Leases of property other than land

9 (1) Paragraphs 2, 3, 4 and 8 of this Schedule shall apply in relation to leases of property other than land as they apply to leases of land, but subject to any necessary modifications.

(2) Where by reference to any capital sum within the meaning of section 785 of the Taxes Act (leases of assets other than land) any person has been charged to income tax on any amount, that amount out of the capital sum shall be deducted from any gain accruing on the disposal for which that capital sum is consideration, as computed in accordance with the provisions of this Act apart from this sub-paragraph, but not so as to convert the gain into a loss, or increase any loss.

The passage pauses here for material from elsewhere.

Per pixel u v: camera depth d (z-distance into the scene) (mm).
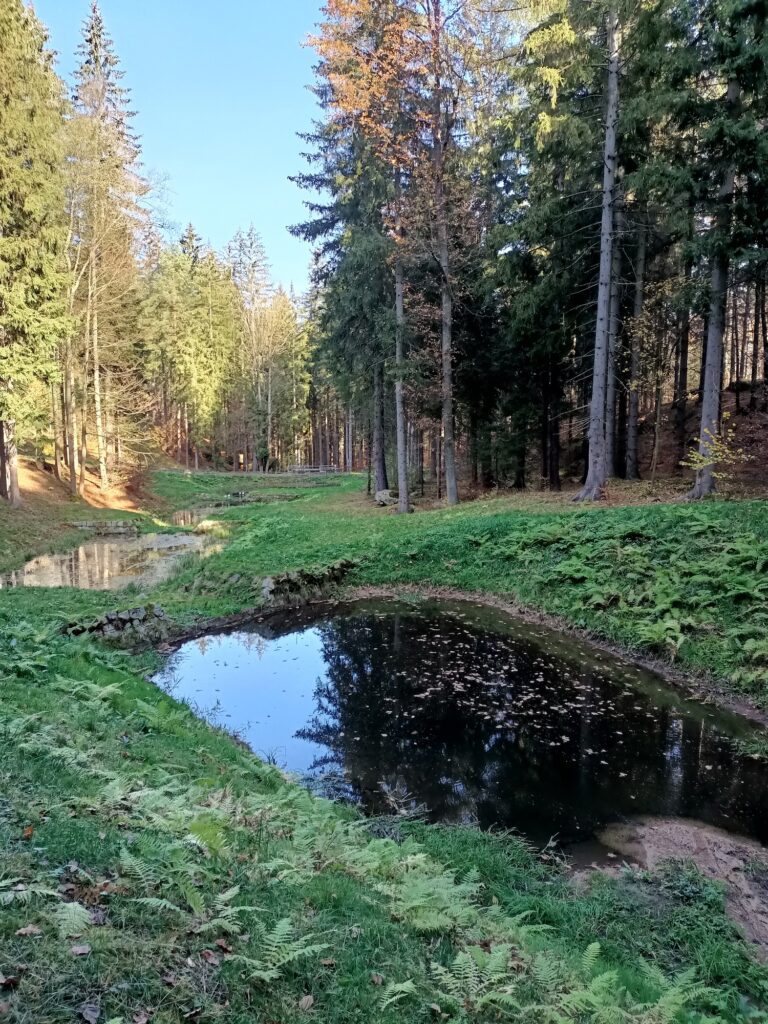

(3) In the case of a lease of a wasting asset which is movable property the lease shall be assumed to terminate not later than the end of the life of the wasting asset.



Interpretation

10 (1) In this Act, unless the context otherwise requires "lease"--

(a) in relation to land, includes an underlease, sublease or any tenancy or licence, and any agreement for a lease, underlease, sublease or tenancy or licence and, in the case of land outside the United Kingdom, any interest corresponding to a lease as so defined,

(b) in relation to any description of property other than land, means any kind of agreement or arrangement under which payments are made for the use of, or otherwise in respect of, property,

and "lessor", "lessee" and "rent" shall be construed accordingly.

(2) In this Schedule "premium" includes any like sum, whether payable to the intermediate or a superior landlord, and for the purposes of this Schedule any sum (other than rent) paid on or in connection with the granting of a tenancy shall be presumed to have been paid by way of premium except in so far as the other sufficient consideration for the payment is shown to have been given.

(3) In the application of this Schedule to Scotland "premium" includes in particular a grassum payable to any landlord or intermediate landlord on the creation of a sublease.



Section 288.

SCHEDULE 9 Gilt-edged securities



Part I General

1 For the purposes of this Act "gilt-edged securities" means the securities specified in Part II of this Schedule, and such stocks and bonds issued under section 12 of the [1968 c. 13.] National Loans Act 1968, denominated in sterling and issued after 15th April 1969, as may be specified by order made by the Treasury.

2 The Treasury shall cause particulars of any order made under paragraph 1 above to be published in the London and Edinburgh Gazettes as soon as may be after the order is made.

3 Section 14(b) of the [1978 c. 30.] Interpretation Act 1978 (implied power to amend orders made by statutory instrument) shall not apply to the power of making orders under paragraph 1 above.